Impact Of Anticoagulation:
Some thrombophilia tests (e.g., Protein C and S functional assays) can be significantly affected by anticoagulation therapy
It is often best to perform these tests before initiating or after discontinuing anticoagulation, or use specialized assays that are less affected by warfarin
Factor V Leiden and Prothrombin gene mutation testing (PCR) are not affected by anticoagulation.

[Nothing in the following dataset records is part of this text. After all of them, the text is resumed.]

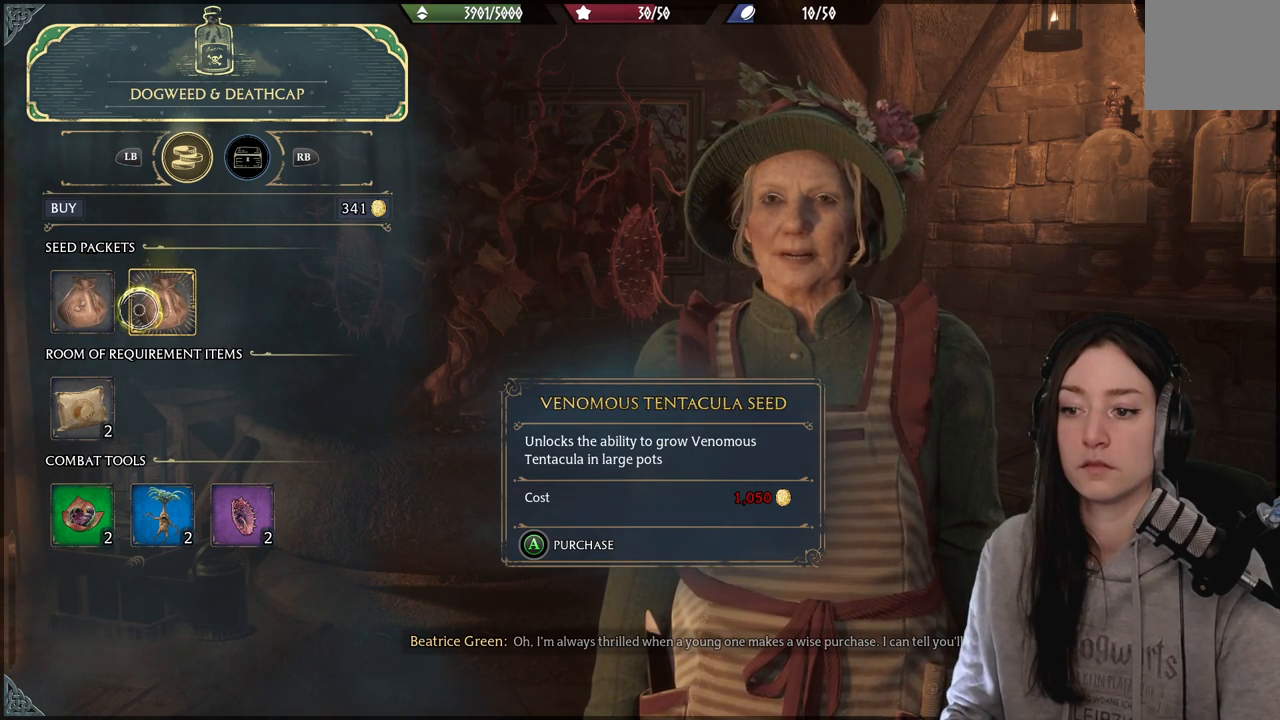
{"buttons": [], "left_stick": "left", "right_stick": "center", "events": [[350, "left_stick", "left"]]}
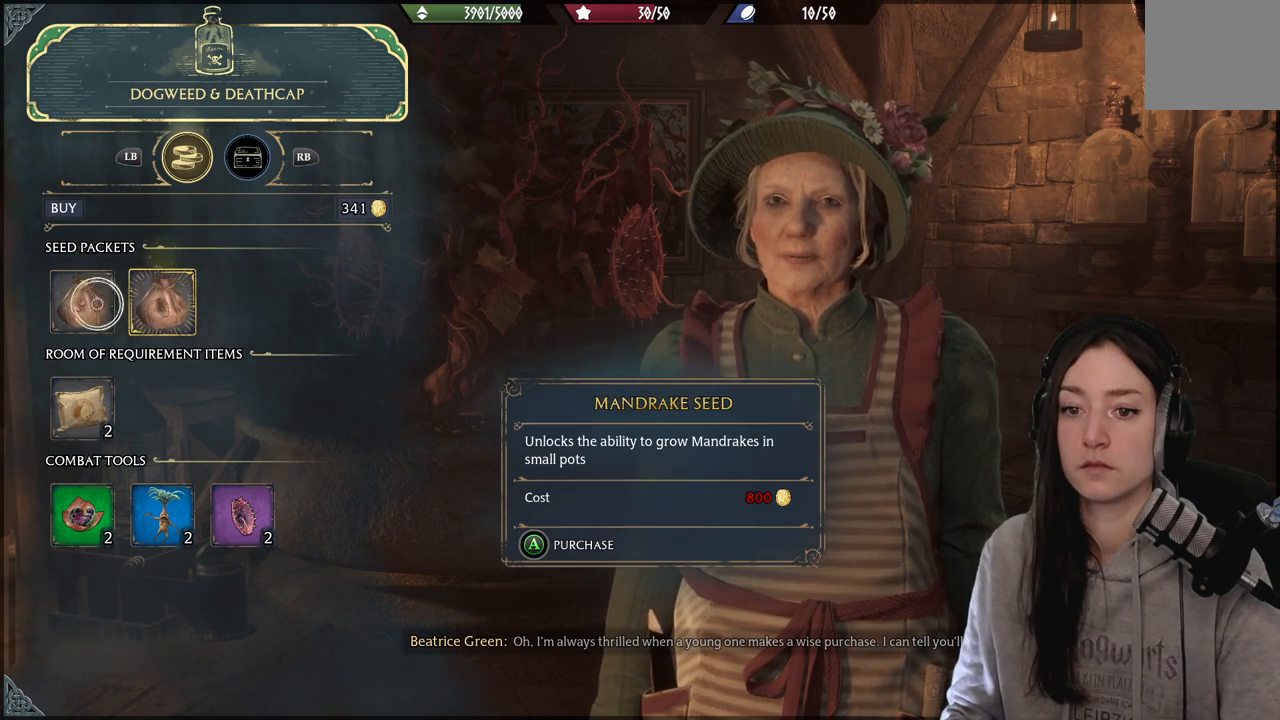
{"buttons": [], "left_stick": "right", "right_stick": "center", "events": [[117, "left_stick", "center"], [200, "left_stick", "right"]]}
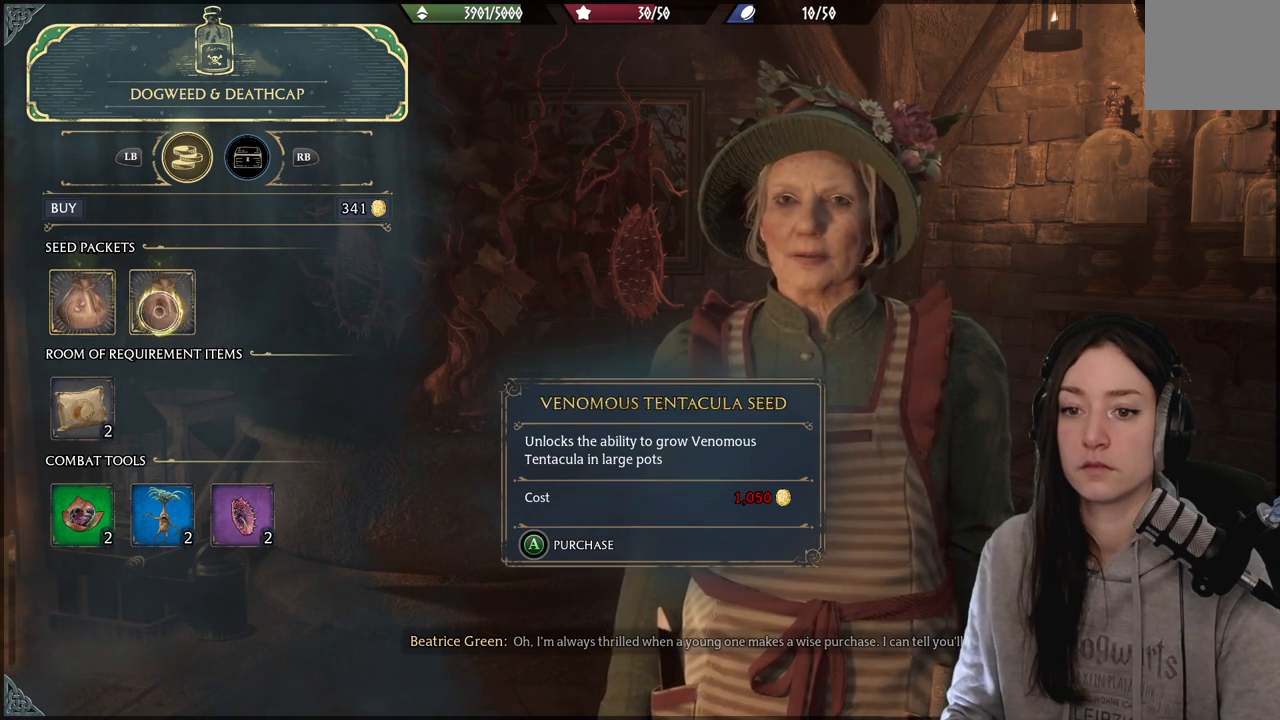
{"buttons": [], "left_stick": "left", "right_stick": "center", "events": [[117, "left_stick", "center"], [467, "left_stick", "left"]]}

Management Of Thrombophilia
Acute Management:
Acute management of VTE in children typically involves anticoagulation with unfractionated heparin, low molecular weight heparin (LMWH), or direct oral anticoagulants (DOACs) depending on age and clinical situation
The choice of anticoagulant and duration are guided by the VTE event, risk factors, and patient characteristics.
Long Term Management:
Long-term management strategies depend on the underlying cause of thrombosis, presence of thrombophilia, and recurrence risk
For children with inherited thrombophilia and VTE, extended anticoagulation is often considered
Antiphospholipid syndrome requires long-term anticoagulation, often with aspirin as well.
Family Screening:
Family screening for inherited thrombophilias should be considered if a pathogenic mutation is identified in a child with VTE, especially if it significantly impacts long-term management or recurrence risk
Genetic counseling is recommended.
Key Points
Exam Focus:
Focus on the indications for thrombophilia testing in pediatric VTE, understanding when testing is most beneficial and when it is unnecessary
Differentiate between inherited and acquired thrombophilias
Know the common inherited thrombophilias and their genetic basis
Understand the impact of anticoagulation on test results
Recognize high-risk pediatric conditions associated with VTE.
Clinical Pearls:
Always consider acquired risk factors first, as they are far more common than inherited thrombophilias in children
In neonates, VTE is often multifactorial
Testing for thrombophilia should only be done if it will change management
Discuss the implications of positive results with families and consider genetic counseling.
Common Mistakes:
Common mistakes include ordering broad thrombophilia panels without clear indications, misinterpreting test results in the context of anticoagulation, and over-diagnosing thrombophilia in children with simple, provoked VTE
Failure to consider acquired risk factors is also a frequent error.